_What you need to do_
a - In the slotcar conversion post below, what tool did the writer use to cut off the metal post?
b - Carry on the slotcar conversion post below, picking up right after its final sentence.

_Text shown_
◆ ◆ ◆
I like the colors but I don’t like the Archie decals. Looks like it needs a re-spray. I tried acetone but the tampos are deep under a thick clear coat. On a similar Real Riders diecast van with a trekie decals, I used the yellow can of oven cleaner to test removal of paint. It can be done but it will be messy to strip to bare metal. I may just do some light sanding to rough up the clear coat and re-spray it. It will fit the same slotcar chassis and wheels used for the Maisto 67 light blue Ford Bronco above.










I cut off the metal post using my newest favorite dremel #199 cut off bit so that I can test fit a slotcar chassis.









Test the stance with TJET chassis with truck wheels. Looks good to me.









End of part 1. To be continued.

Since I like the 67 Ford Bronco body so much, I am inspired to make a mold of it and cast some resin bodies. I only cast parts and I never cast an entire body before so this will be a huge challenge for me. This shall be another project.
◆ ◆ ◆
_Dataset extract_

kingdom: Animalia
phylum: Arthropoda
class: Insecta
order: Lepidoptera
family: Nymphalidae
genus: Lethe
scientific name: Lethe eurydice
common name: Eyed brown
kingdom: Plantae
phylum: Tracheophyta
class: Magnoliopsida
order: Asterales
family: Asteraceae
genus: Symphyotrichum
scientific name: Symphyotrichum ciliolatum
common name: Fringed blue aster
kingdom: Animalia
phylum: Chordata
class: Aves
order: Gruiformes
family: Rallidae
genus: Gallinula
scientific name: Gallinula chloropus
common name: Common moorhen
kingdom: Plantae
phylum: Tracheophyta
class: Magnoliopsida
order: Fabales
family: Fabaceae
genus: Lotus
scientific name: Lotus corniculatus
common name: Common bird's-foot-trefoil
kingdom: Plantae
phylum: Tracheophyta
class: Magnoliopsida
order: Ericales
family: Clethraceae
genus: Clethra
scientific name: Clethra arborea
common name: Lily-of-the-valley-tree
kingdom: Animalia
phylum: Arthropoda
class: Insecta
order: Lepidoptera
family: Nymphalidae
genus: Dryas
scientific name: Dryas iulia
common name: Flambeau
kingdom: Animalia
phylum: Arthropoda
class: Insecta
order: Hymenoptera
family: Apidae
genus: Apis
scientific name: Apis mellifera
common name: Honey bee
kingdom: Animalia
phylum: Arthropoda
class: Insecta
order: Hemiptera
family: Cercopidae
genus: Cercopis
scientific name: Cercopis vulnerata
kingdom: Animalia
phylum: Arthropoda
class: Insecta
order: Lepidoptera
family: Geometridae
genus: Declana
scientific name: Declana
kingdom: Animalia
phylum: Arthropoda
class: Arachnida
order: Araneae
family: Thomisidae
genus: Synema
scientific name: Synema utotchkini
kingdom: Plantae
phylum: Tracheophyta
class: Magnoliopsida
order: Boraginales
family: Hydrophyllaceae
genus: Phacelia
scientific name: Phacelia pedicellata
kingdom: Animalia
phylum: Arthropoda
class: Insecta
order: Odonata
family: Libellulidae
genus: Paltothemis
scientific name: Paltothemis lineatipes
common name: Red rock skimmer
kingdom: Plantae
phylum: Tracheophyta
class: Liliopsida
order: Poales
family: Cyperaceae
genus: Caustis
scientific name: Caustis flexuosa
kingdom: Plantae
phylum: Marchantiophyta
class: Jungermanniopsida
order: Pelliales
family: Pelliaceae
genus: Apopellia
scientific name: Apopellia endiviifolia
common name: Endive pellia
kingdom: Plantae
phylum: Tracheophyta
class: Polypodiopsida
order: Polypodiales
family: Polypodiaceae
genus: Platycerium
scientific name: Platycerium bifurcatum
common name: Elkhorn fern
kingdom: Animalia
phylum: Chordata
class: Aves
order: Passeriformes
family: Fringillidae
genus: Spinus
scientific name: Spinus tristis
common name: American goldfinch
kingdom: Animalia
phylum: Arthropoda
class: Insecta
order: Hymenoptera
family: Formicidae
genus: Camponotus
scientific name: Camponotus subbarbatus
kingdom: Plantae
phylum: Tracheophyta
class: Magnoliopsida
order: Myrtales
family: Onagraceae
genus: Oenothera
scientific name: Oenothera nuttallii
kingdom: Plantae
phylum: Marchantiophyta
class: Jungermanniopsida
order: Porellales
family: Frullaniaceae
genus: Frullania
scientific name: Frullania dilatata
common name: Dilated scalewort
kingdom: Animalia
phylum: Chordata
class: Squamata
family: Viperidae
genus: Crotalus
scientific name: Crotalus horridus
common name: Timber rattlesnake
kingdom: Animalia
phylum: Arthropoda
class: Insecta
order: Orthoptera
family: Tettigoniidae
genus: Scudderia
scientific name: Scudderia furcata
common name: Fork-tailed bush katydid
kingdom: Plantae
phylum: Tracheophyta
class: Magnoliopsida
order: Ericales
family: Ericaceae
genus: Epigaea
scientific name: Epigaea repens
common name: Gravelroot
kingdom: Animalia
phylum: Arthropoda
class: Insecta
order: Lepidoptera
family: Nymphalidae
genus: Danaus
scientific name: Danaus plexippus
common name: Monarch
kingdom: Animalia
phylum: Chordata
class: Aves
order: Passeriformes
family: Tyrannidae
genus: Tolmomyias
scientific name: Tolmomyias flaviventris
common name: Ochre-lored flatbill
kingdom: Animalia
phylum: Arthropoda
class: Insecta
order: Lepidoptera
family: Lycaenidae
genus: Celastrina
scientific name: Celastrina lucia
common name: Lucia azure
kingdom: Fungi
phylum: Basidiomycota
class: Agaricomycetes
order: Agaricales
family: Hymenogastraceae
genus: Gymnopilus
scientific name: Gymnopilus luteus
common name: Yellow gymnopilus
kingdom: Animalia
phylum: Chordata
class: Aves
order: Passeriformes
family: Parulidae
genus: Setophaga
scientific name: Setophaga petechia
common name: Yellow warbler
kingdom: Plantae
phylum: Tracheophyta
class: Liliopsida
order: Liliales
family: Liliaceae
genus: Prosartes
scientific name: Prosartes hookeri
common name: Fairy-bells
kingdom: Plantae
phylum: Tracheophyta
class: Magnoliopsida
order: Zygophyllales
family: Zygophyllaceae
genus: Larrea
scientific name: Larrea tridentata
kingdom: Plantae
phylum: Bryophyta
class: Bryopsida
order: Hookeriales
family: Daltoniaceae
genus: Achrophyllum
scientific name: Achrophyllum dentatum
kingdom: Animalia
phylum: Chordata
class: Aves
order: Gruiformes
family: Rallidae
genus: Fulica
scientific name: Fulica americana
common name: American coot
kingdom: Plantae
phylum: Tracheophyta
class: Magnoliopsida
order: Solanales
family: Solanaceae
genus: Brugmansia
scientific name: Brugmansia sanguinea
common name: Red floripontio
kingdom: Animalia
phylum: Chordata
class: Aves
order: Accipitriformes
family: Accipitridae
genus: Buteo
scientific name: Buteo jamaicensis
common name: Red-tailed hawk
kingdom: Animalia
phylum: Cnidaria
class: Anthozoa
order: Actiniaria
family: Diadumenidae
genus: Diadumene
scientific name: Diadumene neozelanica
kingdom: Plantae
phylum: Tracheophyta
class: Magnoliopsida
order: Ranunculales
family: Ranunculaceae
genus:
◆ ◆ ◆
_Responses in order_
a - A Dremel #199 cut-off bit.

b -
Here are the 5 part youtube videos that shows how to make a silicone mold of a metal diecast and cast it in resin. I saw them a while ago and they inspired me to try it one day.


----------



## Milton Fox Racing

Good information and videos!

The Hot Wheels premium line of castings are hard to strip down with most any of the recommended products out there, but can be done. It usually takes 2 or 3 attempts to get it all off though.

One product that will handle it the first time is Barr's Aircraft Paint Remover. You do need to use it outside (fumes) and use protective covering and eye protection for yourself. I find it amusing that it warns you not to use it on real aircraft!

 
2014 RDL Bare Metal Series by Milton Fox, on Flickr
2014 RDL Bare Metal Series by Milton Fox, on Flickr


----------



## tjetken

Milton Fox Racing said:


> Good information and videos!
> 
> The Hot Wheels premium line of castings are hard to strip down with most any of the recommended products out there, but can be done. It usually takes 2 or 3 attempts to get it all off though.
> 
> One product that will handle it the first time is Barr's Aircraft Paint Remover. You do need to use it outside (fumes) and use protective covering and eye protection for yourself. I find it amusing that it warns you not to use it on real aircraft!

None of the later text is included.